FAST Graphs™ uses essentially three formulas to determine the intrinsic value of a business. These consist of two widely-accepted formulas, and the third formula is an extrapolation between the two.
GDF – Formula #1:
This is Ben Graham’s famous formula for valuing a business and is used for companies with earnings growth of 5% or less. This is the basic formula: V*= EPS x (8.5+2g). When this formula is utilized we designate it as such to the right of the graph in orange letters GDF, which stands for Graham Dodd Formula. This formula will compute a minimum P/E of 8.5 and maximum P/E of 18.5 depending on the growth rate of the prospective company (0% to 5%). However, for consistency, FAST Graphs caps the P/E ratio to 15 when utilizing this formula.
P/E=G – Formula #2:
Our second formula is the classic P/E=G (P/E equals earnings growth rate) and when this formula is used it is designated in the orange box P/E=G. This formula is used for faster growing companies showing earnings growth of 15% or better.
GDF…P/E=G – Formula #3:
Our third formula is designated GDF…P/E=G which stands for Graham Dodd Formula-P/E equals growth, to distinguish it from the other two. This is an extrapolation between the pure GDF and P/E=G. This formula is used for companies growing earnings of 5% to 15% (5.01% to 14.99%). This represents a range that the average company falls in. Therefore, when this formula is used, a straight 15 multiple (P/E = 15) representing average will compute.

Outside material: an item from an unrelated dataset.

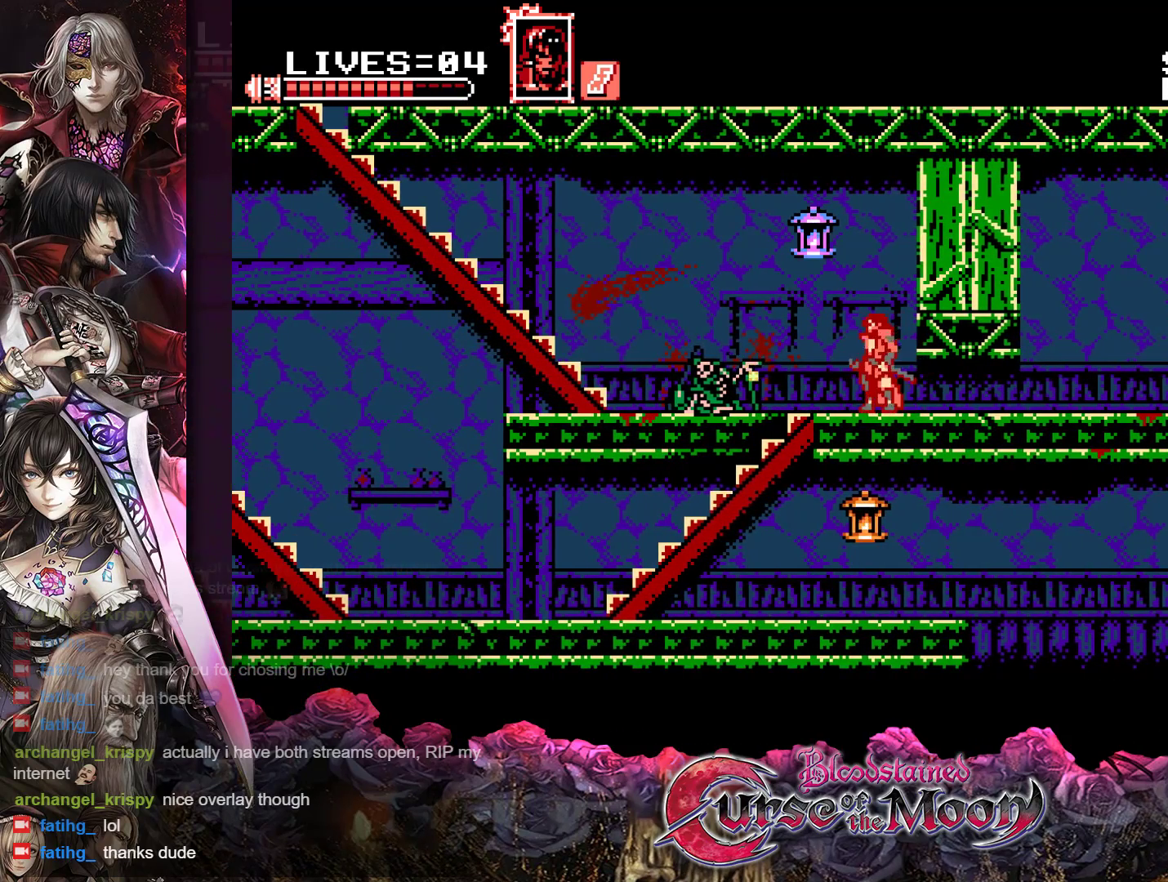
{"buttons": [], "events": [[67, "DPAD_RIGHT", "up"], [183, "DPAD_LEFT", "down"], [267, "DPAD_LEFT", "up"], [350, "DPAD_RIGHT", "down"], [450, "DPAD_RIGHT", "up"]]}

To summarize, the GDF formula is used for companies growing at 5% or less, the P/E=G formula is used for earnings growth of 15% or better, and the GDF…P/E=G extrapolated formula is used for growth rates between 5% to 15%. First and foremost, your goal should be to try to draw a chart that makes the most sense. In some cases this may mean removing an anomalous number that skews the results. For example, if a company you are drawing using a 10- year graph and it has 9 years of similar growth like say 8% to 12%, but one year where earnings grew at 400%; this last number distorts the true average. Therefore, you would want to draw a chart for a time frame that eliminated the bad number.

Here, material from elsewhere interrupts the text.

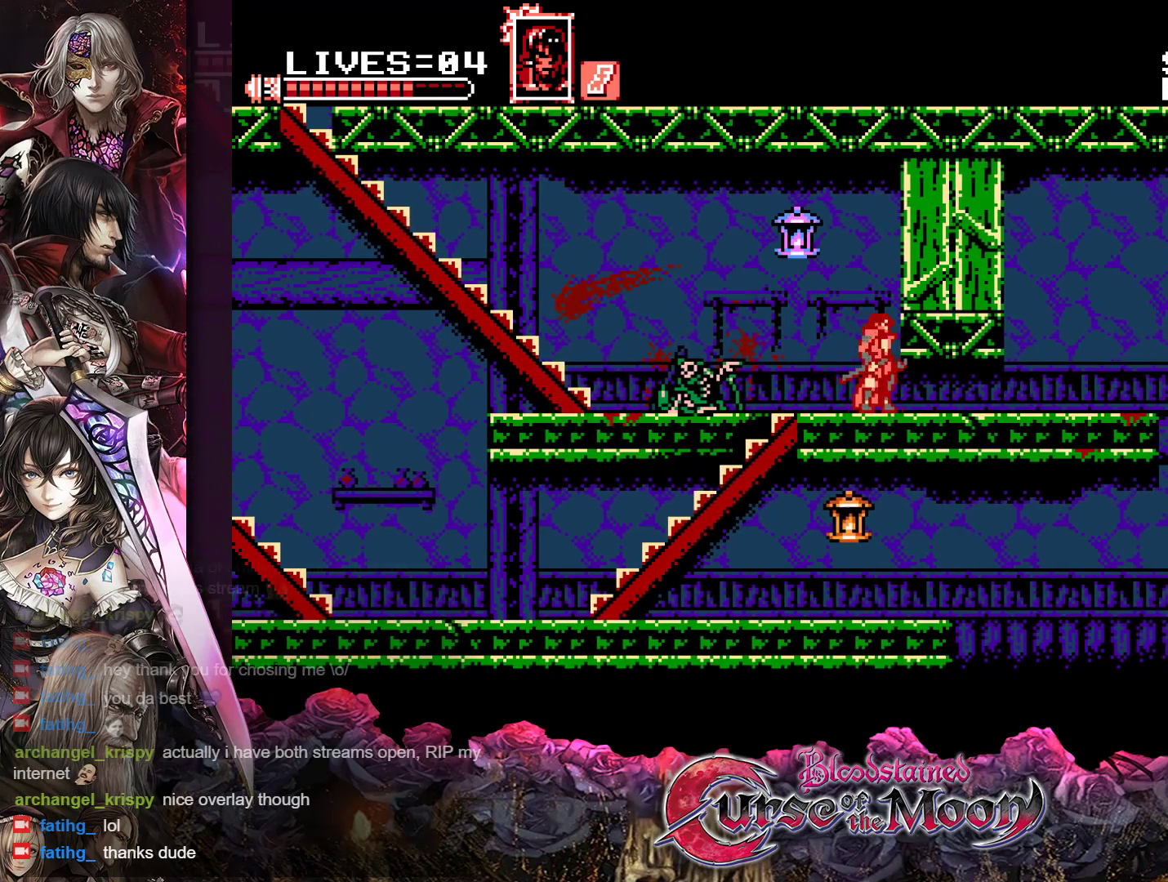
{"buttons": [], "events": [[17, "DPAD_LEFT", "down"], [117, "DPAD_LEFT", "up"], [200, "DPAD_RIGHT", "down"], [283, "DPAD_RIGHT", "up"], [367, "DPAD_LEFT", "down"], [433, "DPAD_LEFT", "up"]]}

Also, we find it useful to start out drawing a 20-year chart, and then reducing the number of years in increments of 5. In other words, draw a 20-year, then a 15-year, followed by a 10-year, followed by a 5-year. This exercise allows you to determine if the earnings growth rate is accelerating or decelerating. This is obviously important information to have. However, keep in mind that the F.A.S.T. Graphs™ tool is dynamic and automatically calculates and applies the appropriate earnings multiples to various levels of growth (GDF, P/E=G, and GDF…P/E=G). Let us add that in theory at least, shorter time frames can be more meaningful than longer time frames. In other words, growth for the last 3 or 4 or 5 years may be more indicative of future growth than the past 20 years. On the other hand, the long-term record provides considerable insight into how well a company has historically been managed. This can be especially meaningful when evaluating dividend growth stocks. If you’re counting on dividends, then a review of the company’s long-term record on payout ratios, dividend growth rates, etc., will add that depth of insight.

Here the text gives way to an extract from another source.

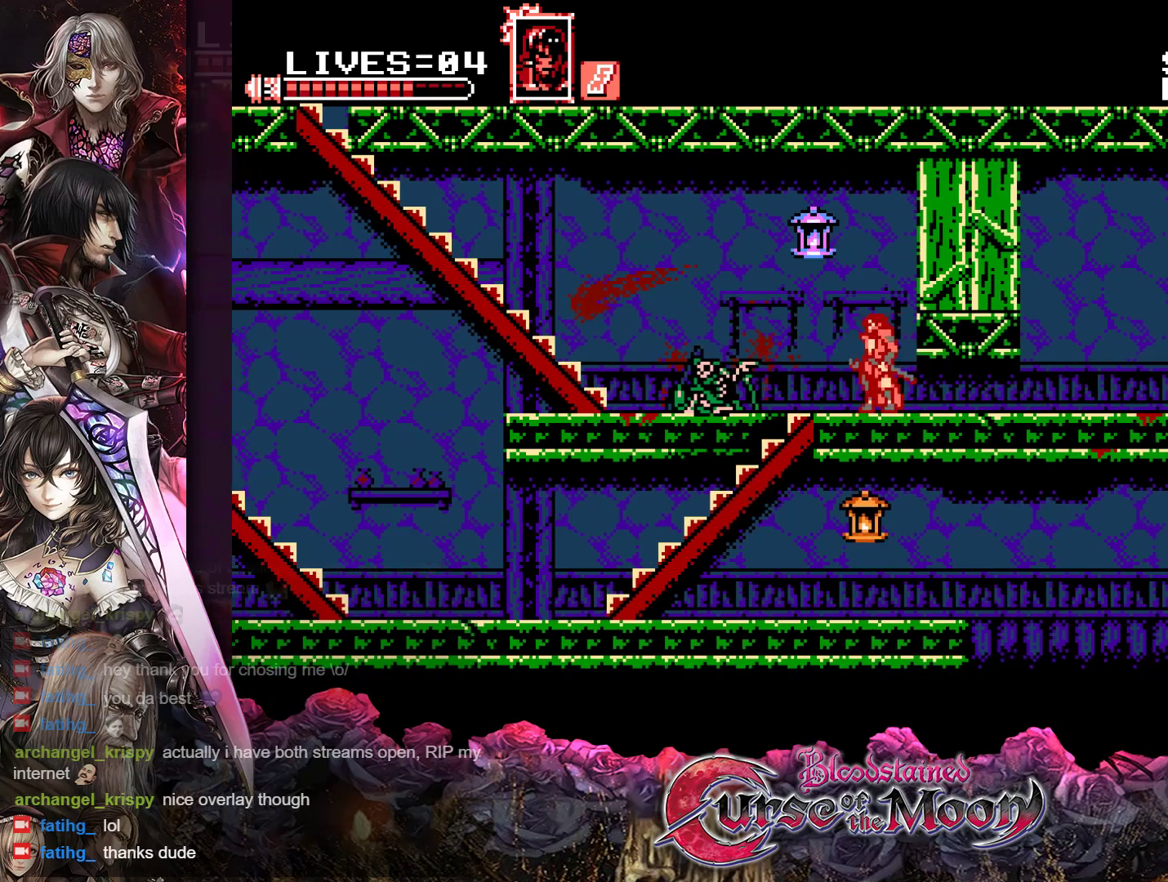
{"buttons": [], "events": [[17, "DPAD_RIGHT", "down"], [117, "DPAD_RIGHT", "up"], [183, "DPAD_LEFT", "down"], [283, "DPAD_LEFT", "up"], [350, "DPAD_RIGHT", "down"], [450, "DPAD_RIGHT", "up"]]}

One final comment: Although it is important to understand the formulas behind the calculations, we believe it’s more important that they work. In other words, after extensive research and trial and error, we have found that the formulas that FAST Graphs™ makes use of draw meaningful earnings and price correlated graphics that can be utilized as proxies for true worth valuation. Therefore, the subscriber should always remember that Fast Graphs™ is a “Tool to Think With.”